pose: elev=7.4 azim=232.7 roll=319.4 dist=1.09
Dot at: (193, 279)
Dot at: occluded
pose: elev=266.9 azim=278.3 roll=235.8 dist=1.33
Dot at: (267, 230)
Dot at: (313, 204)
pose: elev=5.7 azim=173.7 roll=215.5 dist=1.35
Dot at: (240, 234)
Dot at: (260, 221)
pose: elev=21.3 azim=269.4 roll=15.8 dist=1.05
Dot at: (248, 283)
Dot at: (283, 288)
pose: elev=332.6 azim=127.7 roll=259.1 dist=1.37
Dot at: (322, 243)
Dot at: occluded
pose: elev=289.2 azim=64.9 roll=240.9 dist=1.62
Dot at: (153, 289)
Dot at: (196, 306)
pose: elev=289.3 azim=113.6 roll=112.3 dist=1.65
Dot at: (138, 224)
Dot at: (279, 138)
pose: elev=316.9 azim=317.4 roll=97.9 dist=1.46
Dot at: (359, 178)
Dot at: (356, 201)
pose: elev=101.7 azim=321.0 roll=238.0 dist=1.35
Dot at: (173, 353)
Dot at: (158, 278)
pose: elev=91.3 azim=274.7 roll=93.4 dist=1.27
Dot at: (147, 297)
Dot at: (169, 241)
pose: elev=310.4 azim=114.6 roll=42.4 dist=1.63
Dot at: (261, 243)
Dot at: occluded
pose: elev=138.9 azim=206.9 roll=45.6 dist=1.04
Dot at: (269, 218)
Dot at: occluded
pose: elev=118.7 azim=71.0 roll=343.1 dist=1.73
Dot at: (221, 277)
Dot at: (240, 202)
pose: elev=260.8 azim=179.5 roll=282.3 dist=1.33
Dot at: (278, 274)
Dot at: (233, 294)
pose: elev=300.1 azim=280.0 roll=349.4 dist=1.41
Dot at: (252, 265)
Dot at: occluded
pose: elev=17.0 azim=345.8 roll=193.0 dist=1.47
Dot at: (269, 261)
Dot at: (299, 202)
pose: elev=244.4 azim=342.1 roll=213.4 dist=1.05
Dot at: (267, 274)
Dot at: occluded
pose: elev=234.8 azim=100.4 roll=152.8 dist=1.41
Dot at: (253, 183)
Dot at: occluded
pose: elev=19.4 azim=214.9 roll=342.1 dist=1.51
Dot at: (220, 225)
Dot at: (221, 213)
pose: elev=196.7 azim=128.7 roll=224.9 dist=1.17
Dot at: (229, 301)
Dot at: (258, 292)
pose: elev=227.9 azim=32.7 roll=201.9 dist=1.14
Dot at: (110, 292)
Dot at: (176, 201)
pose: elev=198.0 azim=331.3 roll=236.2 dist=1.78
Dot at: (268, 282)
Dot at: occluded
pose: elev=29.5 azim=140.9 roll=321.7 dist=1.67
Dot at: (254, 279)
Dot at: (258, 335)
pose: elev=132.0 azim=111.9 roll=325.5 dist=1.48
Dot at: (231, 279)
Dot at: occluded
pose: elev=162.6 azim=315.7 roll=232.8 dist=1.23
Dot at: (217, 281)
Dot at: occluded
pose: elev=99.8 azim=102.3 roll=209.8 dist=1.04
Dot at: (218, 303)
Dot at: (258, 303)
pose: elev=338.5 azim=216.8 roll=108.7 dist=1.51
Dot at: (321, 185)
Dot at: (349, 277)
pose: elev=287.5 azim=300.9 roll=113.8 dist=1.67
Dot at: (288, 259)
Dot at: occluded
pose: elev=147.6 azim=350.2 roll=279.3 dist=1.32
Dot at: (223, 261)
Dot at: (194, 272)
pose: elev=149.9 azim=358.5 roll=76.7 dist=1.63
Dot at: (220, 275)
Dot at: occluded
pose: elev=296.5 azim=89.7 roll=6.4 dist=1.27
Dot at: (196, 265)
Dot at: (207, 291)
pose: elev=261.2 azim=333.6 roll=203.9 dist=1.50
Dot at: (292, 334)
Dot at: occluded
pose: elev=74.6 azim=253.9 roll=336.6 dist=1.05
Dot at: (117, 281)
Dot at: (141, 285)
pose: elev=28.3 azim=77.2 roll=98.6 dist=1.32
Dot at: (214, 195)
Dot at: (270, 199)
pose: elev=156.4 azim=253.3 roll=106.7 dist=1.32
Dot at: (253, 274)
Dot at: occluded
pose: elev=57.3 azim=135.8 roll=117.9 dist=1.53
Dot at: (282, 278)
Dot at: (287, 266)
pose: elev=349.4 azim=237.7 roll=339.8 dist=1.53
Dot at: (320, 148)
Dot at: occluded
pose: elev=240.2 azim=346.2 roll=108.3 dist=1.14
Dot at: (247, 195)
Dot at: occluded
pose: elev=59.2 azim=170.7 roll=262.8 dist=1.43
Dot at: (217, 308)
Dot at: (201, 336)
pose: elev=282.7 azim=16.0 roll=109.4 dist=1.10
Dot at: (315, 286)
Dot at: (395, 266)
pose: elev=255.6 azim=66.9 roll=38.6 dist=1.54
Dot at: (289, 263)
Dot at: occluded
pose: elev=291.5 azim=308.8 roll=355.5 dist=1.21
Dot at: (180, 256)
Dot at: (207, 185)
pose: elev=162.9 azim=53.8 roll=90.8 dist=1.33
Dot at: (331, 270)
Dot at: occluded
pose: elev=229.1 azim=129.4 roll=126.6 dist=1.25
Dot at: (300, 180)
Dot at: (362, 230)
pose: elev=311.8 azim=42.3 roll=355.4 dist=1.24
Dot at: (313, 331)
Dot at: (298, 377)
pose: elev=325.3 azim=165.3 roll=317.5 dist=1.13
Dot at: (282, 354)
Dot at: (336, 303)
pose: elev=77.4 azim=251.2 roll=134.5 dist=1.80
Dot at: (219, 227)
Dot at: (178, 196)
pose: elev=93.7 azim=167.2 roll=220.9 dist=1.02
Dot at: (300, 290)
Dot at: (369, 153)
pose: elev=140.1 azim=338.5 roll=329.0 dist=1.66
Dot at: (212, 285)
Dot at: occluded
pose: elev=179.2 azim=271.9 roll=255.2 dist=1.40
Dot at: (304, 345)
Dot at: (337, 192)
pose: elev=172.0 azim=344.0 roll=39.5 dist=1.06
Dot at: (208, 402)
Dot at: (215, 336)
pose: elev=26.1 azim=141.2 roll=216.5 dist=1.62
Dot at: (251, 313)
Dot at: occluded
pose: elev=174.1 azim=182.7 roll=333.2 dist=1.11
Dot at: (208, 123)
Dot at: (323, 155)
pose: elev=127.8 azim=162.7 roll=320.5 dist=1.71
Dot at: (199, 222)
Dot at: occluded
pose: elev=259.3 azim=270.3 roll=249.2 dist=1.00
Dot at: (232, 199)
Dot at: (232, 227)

※ ※ ※

What this task involves> Rewrite all the rows above, changing each "pose" to "view" and leaving everything else unchanged.

Exercise response>
view: elev=7.4 azim=232.7 roll=319.4 dist=1.09
Dot at: (193, 279)
Dot at: occluded
view: elev=266.9 azim=278.3 roll=235.8 dist=1.33
Dot at: (267, 230)
Dot at: (313, 204)
view: elev=5.7 azim=173.7 roll=215.5 dist=1.35
Dot at: (240, 234)
Dot at: (260, 221)
view: elev=21.3 azim=269.4 roll=15.8 dist=1.05
Dot at: (248, 283)
Dot at: (283, 288)
view: elev=332.6 azim=127.7 roll=259.1 dist=1.37
Dot at: (322, 243)
Dot at: occluded
view: elev=289.2 azim=64.9 roll=240.9 dist=1.62
Dot at: (153, 289)
Dot at: (196, 306)
view: elev=289.3 azim=113.6 roll=112.3 dist=1.65
Dot at: (138, 224)
Dot at: (279, 138)
view: elev=316.9 azim=317.4 roll=97.9 dist=1.46
Dot at: (359, 178)
Dot at: (356, 201)
view: elev=101.7 azim=321.0 roll=238.0 dist=1.35
Dot at: (173, 353)
Dot at: (158, 278)
view: elev=91.3 azim=274.7 roll=93.4 dist=1.27
Dot at: (147, 297)
Dot at: (169, 241)
view: elev=310.4 azim=114.6 roll=42.4 dist=1.63
Dot at: (261, 243)
Dot at: occluded
view: elev=138.9 azim=206.9 roll=45.6 dist=1.04
Dot at: (269, 218)
Dot at: occluded
view: elev=118.7 azim=71.0 roll=343.1 dist=1.73
Dot at: (221, 277)
Dot at: (240, 202)
view: elev=260.8 azim=179.5 roll=282.3 dist=1.33
Dot at: (278, 274)
Dot at: (233, 294)
view: elev=300.1 azim=280.0 roll=349.4 dist=1.41
Dot at: (252, 265)
Dot at: occluded
view: elev=17.0 azim=345.8 roll=193.0 dist=1.47
Dot at: (269, 261)
Dot at: (299, 202)
view: elev=244.4 azim=342.1 roll=213.4 dist=1.05
Dot at: (267, 274)
Dot at: occluded
view: elev=234.8 azim=100.4 roll=152.8 dist=1.41
Dot at: (253, 183)
Dot at: occluded
view: elev=19.4 azim=214.9 roll=342.1 dist=1.51
Dot at: (220, 225)
Dot at: (221, 213)
view: elev=196.7 azim=128.7 roll=224.9 dist=1.17
Dot at: (229, 301)
Dot at: (258, 292)
view: elev=227.9 azim=32.7 roll=201.9 dist=1.14
Dot at: (110, 292)
Dot at: (176, 201)
view: elev=198.0 azim=331.3 roll=236.2 dist=1.78
Dot at: (268, 282)
Dot at: occluded
view: elev=29.5 azim=140.9 roll=321.7 dist=1.67
Dot at: (254, 279)
Dot at: (258, 335)
view: elev=132.0 azim=111.9 roll=325.5 dist=1.48
Dot at: (231, 279)
Dot at: occluded
view: elev=162.6 azim=315.7 roll=232.8 dist=1.23
Dot at: (217, 281)
Dot at: occluded
view: elev=99.8 azim=102.3 roll=209.8 dist=1.04
Dot at: (218, 303)
Dot at: (258, 303)
view: elev=338.5 azim=216.8 roll=108.7 dist=1.51
Dot at: (321, 185)
Dot at: (349, 277)
view: elev=287.5 azim=300.9 roll=113.8 dist=1.67
Dot at: (288, 259)
Dot at: occluded
view: elev=147.6 azim=350.2 roll=279.3 dist=1.32
Dot at: (223, 261)
Dot at: (194, 272)
view: elev=149.9 azim=358.5 roll=76.7 dist=1.63
Dot at: (220, 275)
Dot at: occluded
view: elev=296.5 azim=89.7 roll=6.4 dist=1.27
Dot at: (196, 265)
Dot at: (207, 291)
view: elev=261.2 azim=333.6 roll=203.9 dist=1.50
Dot at: (292, 334)
Dot at: occluded
view: elev=74.6 azim=253.9 roll=336.6 dist=1.05
Dot at: (117, 281)
Dot at: (141, 285)
view: elev=28.3 azim=77.2 roll=98.6 dist=1.32
Dot at: (214, 195)
Dot at: (270, 199)
view: elev=156.4 azim=253.3 roll=106.7 dist=1.32
Dot at: (253, 274)
Dot at: occluded
view: elev=57.3 azim=135.8 roll=117.9 dist=1.53
Dot at: (282, 278)
Dot at: (287, 266)
view: elev=349.4 azim=237.7 roll=339.8 dist=1.53
Dot at: (320, 148)
Dot at: occluded
view: elev=240.2 azim=346.2 roll=108.3 dist=1.14
Dot at: (247, 195)
Dot at: occluded
view: elev=59.2 azim=170.7 roll=262.8 dist=1.43
Dot at: (217, 308)
Dot at: (201, 336)
view: elev=282.7 azim=16.0 roll=109.4 dist=1.10
Dot at: (315, 286)
Dot at: (395, 266)
view: elev=255.6 azim=66.9 roll=38.6 dist=1.54
Dot at: (289, 263)
Dot at: occluded
view: elev=291.5 azim=308.8 roll=355.5 dist=1.21
Dot at: (180, 256)
Dot at: (207, 185)
view: elev=162.9 azim=53.8 roll=90.8 dist=1.33
Dot at: (331, 270)
Dot at: occluded
view: elev=229.1 azim=129.4 roll=126.6 dist=1.25
Dot at: (300, 180)
Dot at: (362, 230)
view: elev=311.8 azim=42.3 roll=355.4 dist=1.24
Dot at: (313, 331)
Dot at: (298, 377)
view: elev=325.3 azim=165.3 roll=317.5 dist=1.13
Dot at: (282, 354)
Dot at: (336, 303)
view: elev=77.4 azim=251.2 roll=134.5 dist=1.80
Dot at: (219, 227)
Dot at: (178, 196)
view: elev=93.7 azim=167.2 roll=220.9 dist=1.02
Dot at: (300, 290)
Dot at: (369, 153)
view: elev=140.1 azim=338.5 roll=329.0 dist=1.66
Dot at: (212, 285)
Dot at: occluded
view: elev=179.2 azim=271.9 roll=255.2 dist=1.40
Dot at: (304, 345)
Dot at: (337, 192)
view: elev=172.0 azim=344.0 roll=39.5 dist=1.06
Dot at: (208, 402)
Dot at: (215, 336)
view: elev=26.1 azim=141.2 roll=216.5 dist=1.62
Dot at: (251, 313)
Dot at: occluded
view: elev=174.1 azim=182.7 roll=333.2 dist=1.11
Dot at: (208, 123)
Dot at: (323, 155)
view: elev=127.8 azim=162.7 roll=320.5 dist=1.71
Dot at: (199, 222)
Dot at: occluded
view: elev=259.3 azim=270.3 roll=249.2 dist=1.00
Dot at: (232, 199)
Dot at: (232, 227)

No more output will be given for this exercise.